11. Aside from objections made to the evidence by the prosecution, the appellant contended that he was not identified as the perpetrator of the offense. It is worth noting that while the evidence on record makes scarce mention of whether or not the complainant, her mother, and her aunt were familiar with the appellant, circumstantial evidence significantly contributes to his culpability. The Court of Appeal in Musii Tulo vs. Republic (2014) eKLR outlined the principles observed when considering circumstantial evidence as follows;To ascertain whether or not the inculpatory facts put forward by the prosecution are incompatible with the innocence of the appellant and incapable of explanation upon any other reasonable hypothesis than that of guilty, we must also consider a further principle set out in the case of Musoke v. R (1958) EA 715 citing with approval Teper v. R (1952) AL 480 thus: -'It is also necessary before drawing the inference of accused's guilt from circumstantial evidence to be sure that there are no other co-existing circumstances which would weaken or destroy the inference.'

12. Looking at the facts presented, it is clear that photographs of the complainant were recovered from the appellant’s mobile phone. This was not only confirmed by the complainant’s testimony but was also supported by the evidence of PW6, the forensic expert, who conducted an analysis of the phone and produced the images and certificate in court. The recovery of these images directly links the appellant to the offence and strengthens the prosecution’s case by demonstrating that the complainant’s account was credible.
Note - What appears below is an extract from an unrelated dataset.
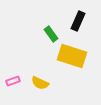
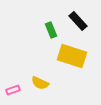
black rectangle: rotated 66 degrees counterclockwise
green rectangle: moved 4 px up; rotated 14 degrees clockwise
pink rectangle: moved 9 px down
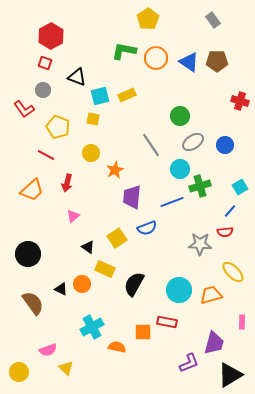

13. This, taken together with the medical evidence and the consistent testimonies of the prosecution witnesses, sufficiently discharges the burden of proof placed on the prosecution. Accordingly, the conviction on the principal charge of sexual assault is well founded and is hereby affirmed.

14. However, the trial court convicted the appellant on both the main charge and the alternative charge. In doing so, the trial court fell into error. It is trite law that a conviction cannot be made on both the main charge and the alternative charge. This position was stated by the Court of Appeal in David Ndumba vs Republic [2013] eKLR thus:-“On the issue of the alternative charge, we find that nothing turns on the fact that the trial court did not make a pronouncement on the same. In M.B.O. –VS- Republic, Criminal Appeal No. 342 OF 2008, this Court held,‘The practice of charging offences in the alternative is one of abundant caution and that is why no finding is made on such charge once there is ample evidence to support the main charge.’”

15. The charge is an alternative to and not an addition to the main charge and therefore, once the trial court found that the prosecution had proved the main charge of defilement, the trial magistrate had no business in proceeding to convict the Appellant on the alternative.

16. For that reason, I partially allow the appeal on conviction by setting aside the conviction on the alternative charge of the offence of committing an indecent act with a child, contrary to Section 11(1) of the Sexual Offences Act, No. 3 of 2006.

17. With regard to the sentence imposed, the appellant was sentenced to serve thirty (30) years imprisonment for the main charge. During sentencing, the court considered the appellant's mitigation, the time spent in custody, and the fact that the appellant is a first-time offender.

18. However, in my view, the sentence of thirty (30) years imprisonment was excessive under the circumstances. I hereby set aside the sentence of thirty (30) years imprisonment and substitute it with a sentence of twenty (20) years imprisonment. The sentence shall run from the date of arrest on 5th February 2021 the date of the appellant’s arrest pursuant to section 333(2) of the Criminal Procedure Code. The sentence on the alternative count is set aside.Orders accordingly.

JUDGEMENT DATED AND DELIVERED VIRTUALLY THIS 30THDAY OF JUNE 2025_________________D. KAVEDZAJUDGEIn the presence of:Appellant PresentMs. Maina h/b for Makori for the AppellantMogere for the RespondentTonny Court Assistant.